The California State Coastal Conservancy has received $2 million in grant funding for coastal wetland restoration from the U.S. Fish and Wildlife Service’s National Coastal Wetlands Conservation Grant Program.
The grant program annually provides grants of up to $1 million to coastal and Great Lakes states, as well as U.S. territories to protect, restore and enhance coastal wetland ecosystems and associated uplands.
This year, $1 million each was awarded to the Big Canyon Wetlands Restoration Project in Newport Beach, and the Elkhorn Slough Tidal Marsh Restoration Phase 2 Project in Monterey County.
“National Coastal Wetlands Conservation funding only goes to projects of national importance,” said Sam Schuchat, Executive Officer of the California State Coastal Conservancy. “The two Conservancy projects funded this year will restore diverse and complex ecosystems that are part of the nation’s natural heritage.”
Big Canyon Wetlands Restoration
The California State Coastal Conservancy will restore 9.6 acres of coastal wetlands and associated uplands draining to Upper Newport Bay in the 60-acre Big Canyon Nature Park in Newport Beach, California.
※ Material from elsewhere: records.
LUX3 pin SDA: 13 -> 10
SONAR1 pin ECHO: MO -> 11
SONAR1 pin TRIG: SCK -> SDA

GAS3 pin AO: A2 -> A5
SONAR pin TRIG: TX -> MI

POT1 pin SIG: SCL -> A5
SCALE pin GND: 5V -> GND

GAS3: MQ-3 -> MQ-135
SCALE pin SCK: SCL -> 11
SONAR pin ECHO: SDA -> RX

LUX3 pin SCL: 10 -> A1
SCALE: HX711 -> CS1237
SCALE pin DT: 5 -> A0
The project goal is to restore a self-sustaining coastal wetlands complex across the tidal to freshwater to uplands continuum. Specifically, the project will restore and enhance 1,000 feet of channel and instream habitat, 5.8 acres of riparian scrub, 0.5 acres of alkali meadow and 3.3 acres of coastal sage scrub.
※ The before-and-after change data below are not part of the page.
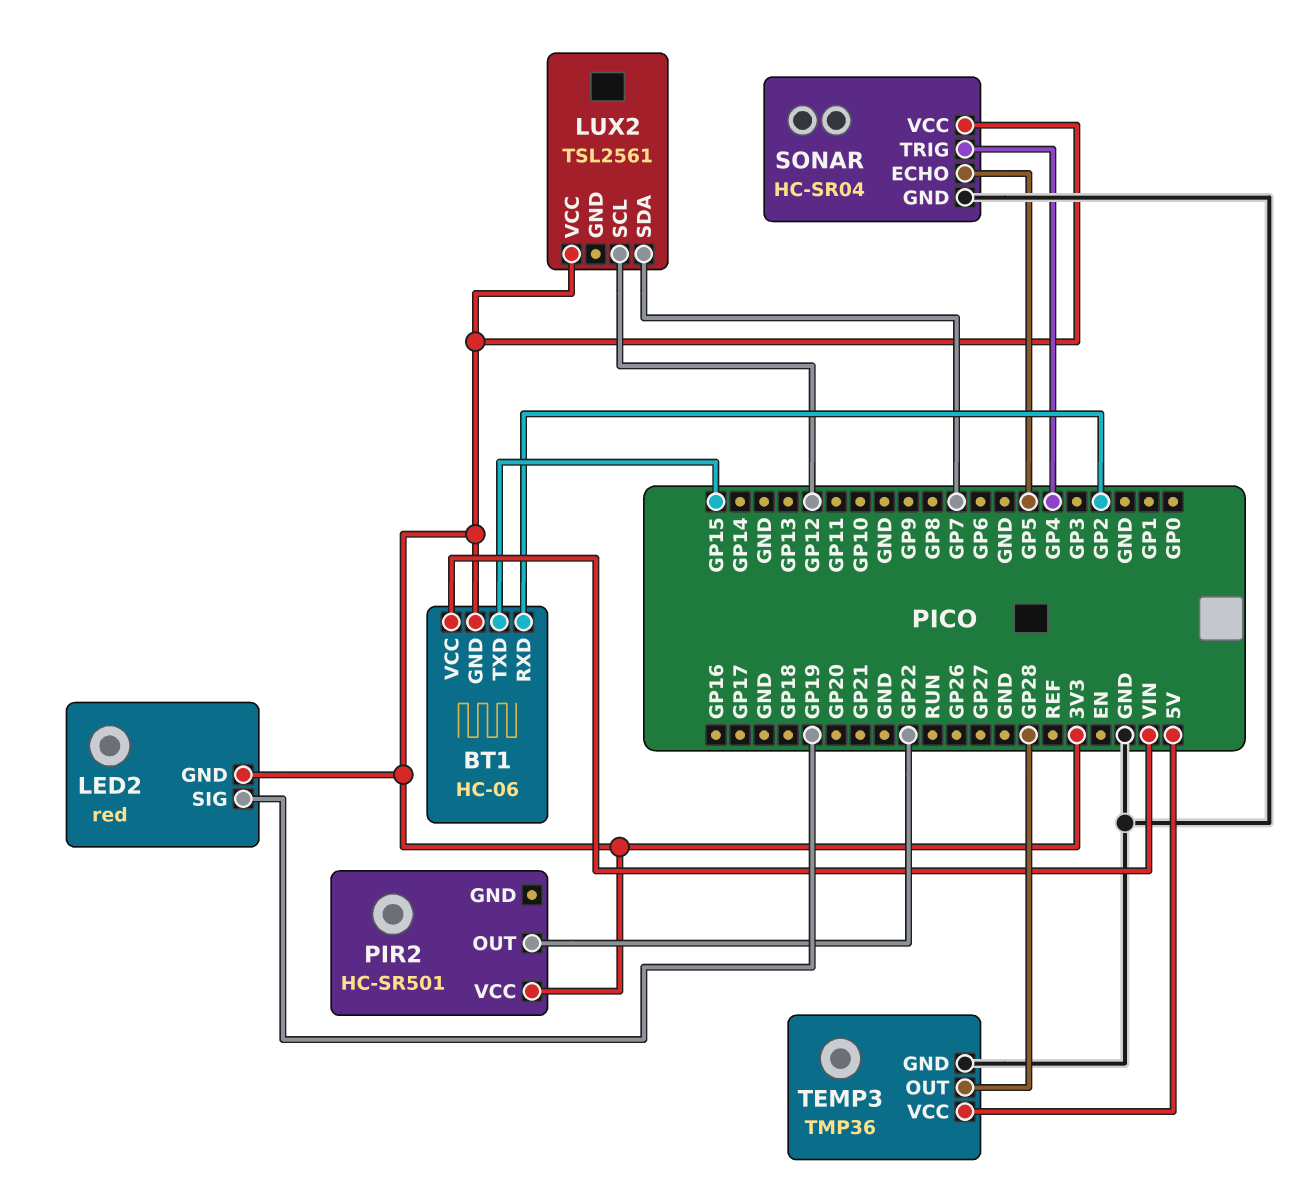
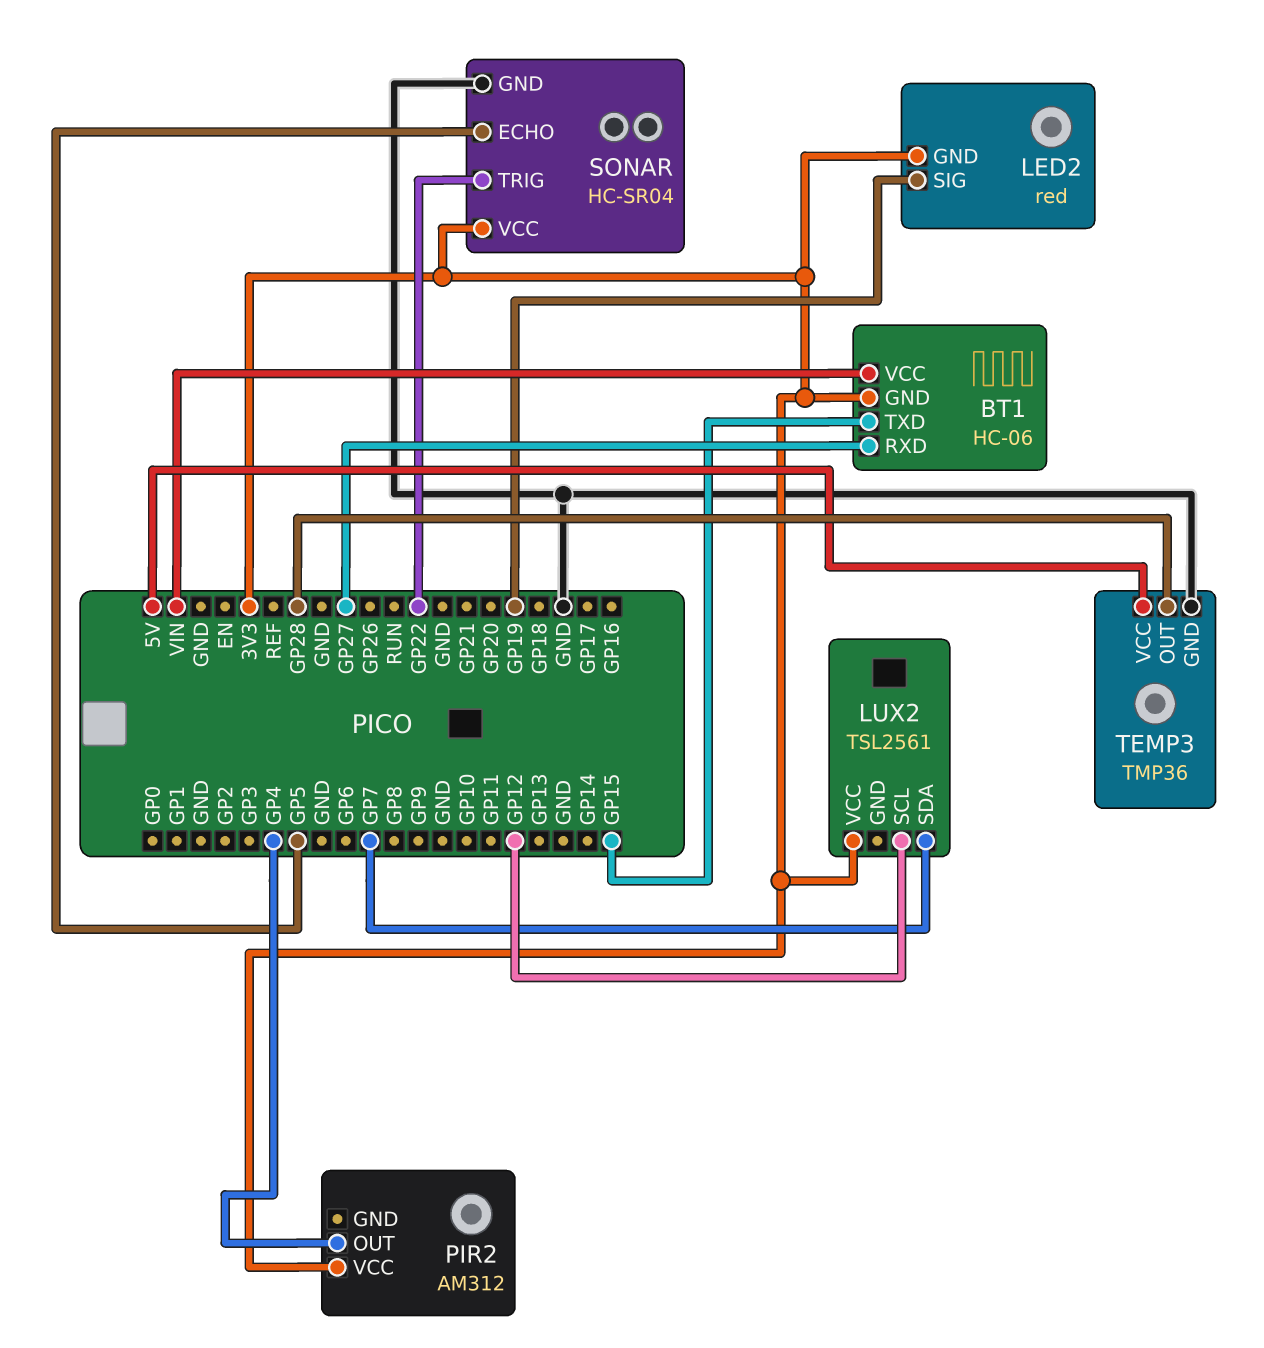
BT1 pin RXD: GP2 -> GP27
PIR2: HC-SR501 -> AM312
PIR2 pin OUT: GP22 -> GP4
SONAR pin TRIG: GP4 -> GP22

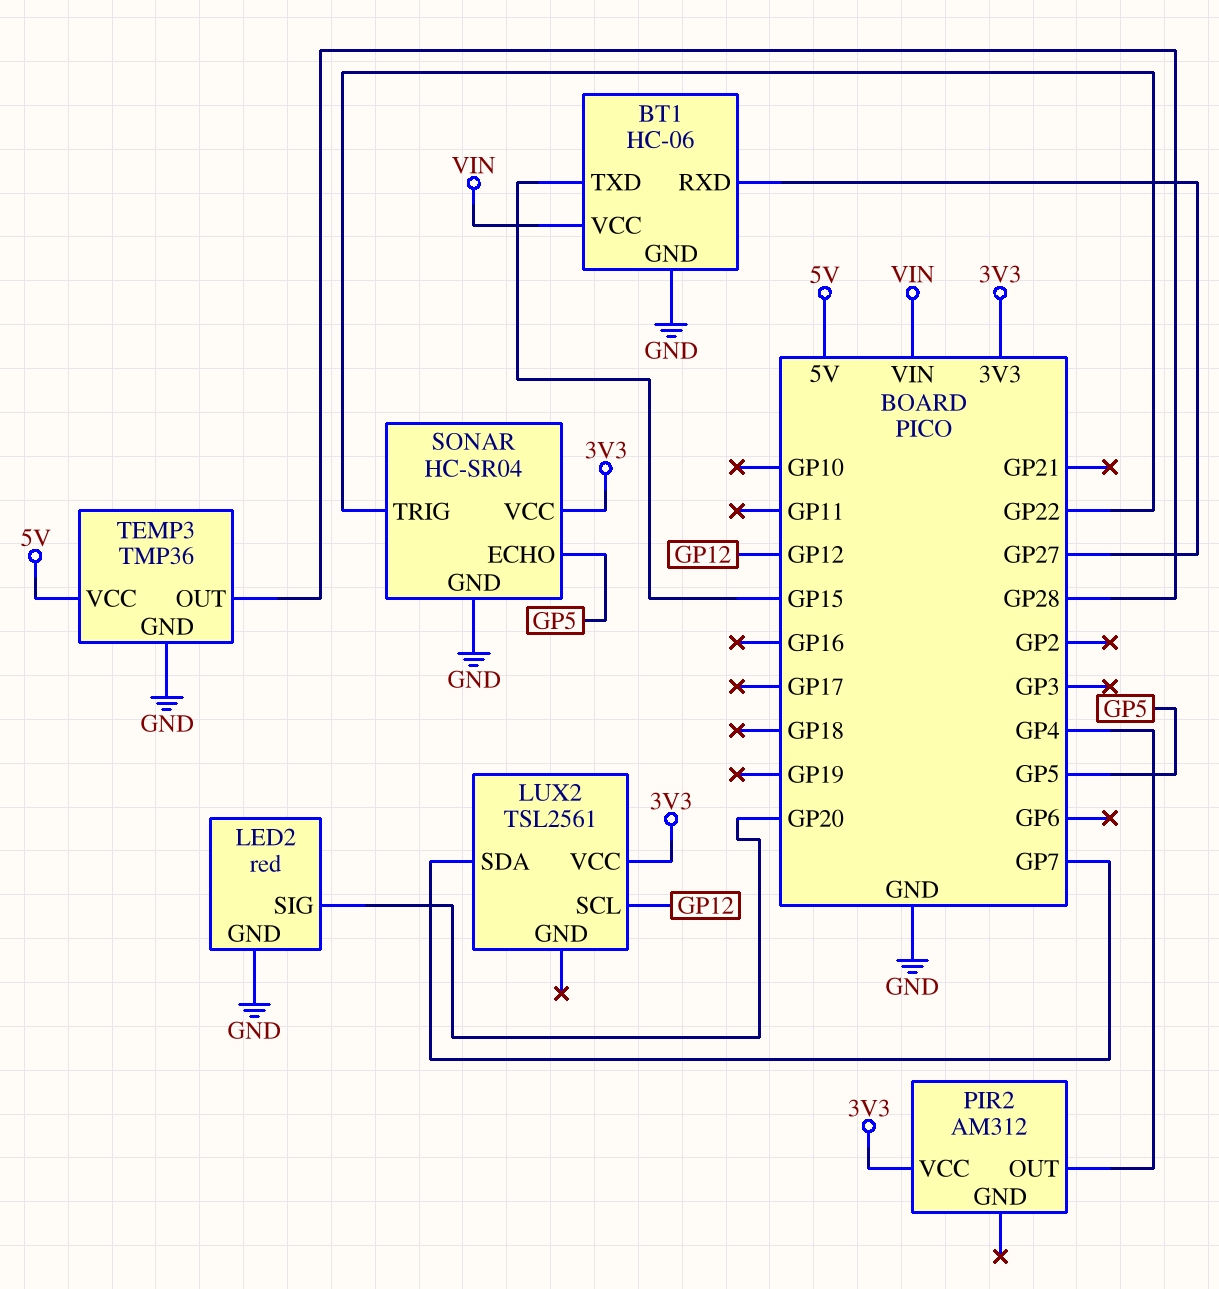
BT1 pin GND: 3V3 -> GND
LED2 pin GND: 3V3 -> GND
LED2 pin SIG: GP19 -> GP20

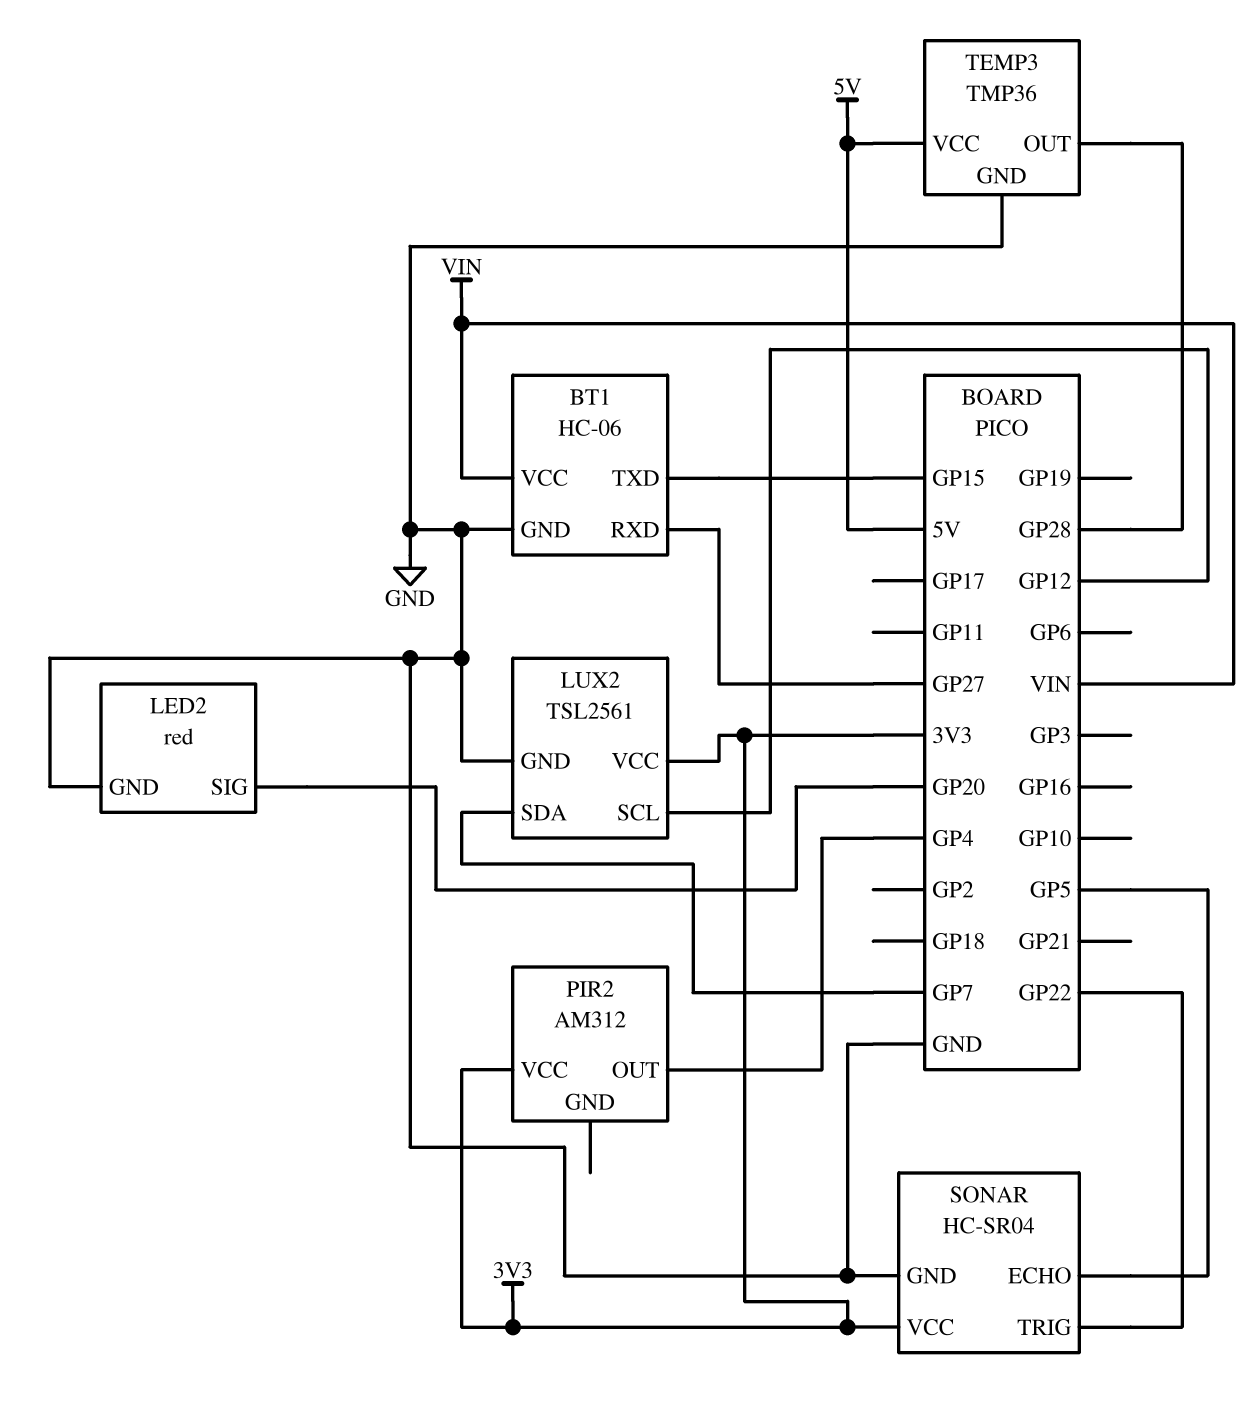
LUX2 pin GND: none -> GND

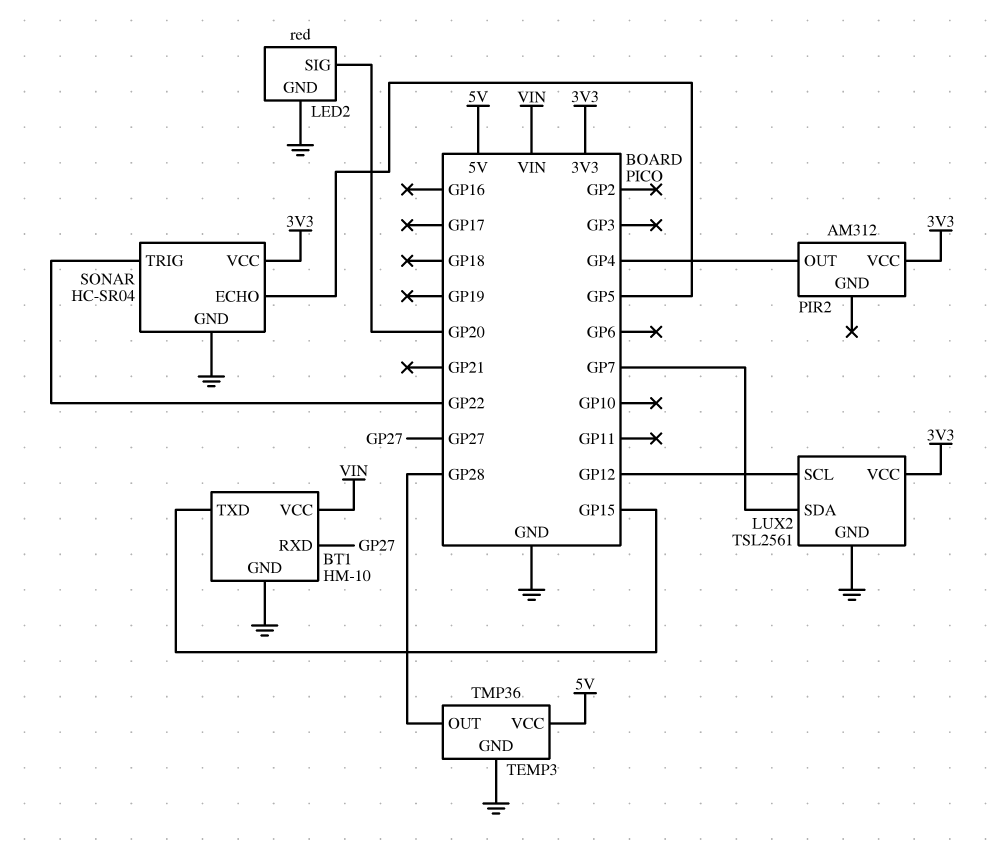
BT1: HC-06 -> HM-10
Elkhorn Slough Tidal Marsh Restoration Phase 2
The California State Coastal Conservancy, in partnership with the Elkhorn Slough Foundation, California Department of Fish and Wildlife and the Elkhorn Slough National Estuarine Research Reserve, will restore approximately 30 acres of tidal wetlands in Elkhorn Slough and establish perennial grassland on five acres adjacent to the restored tidal wetlands.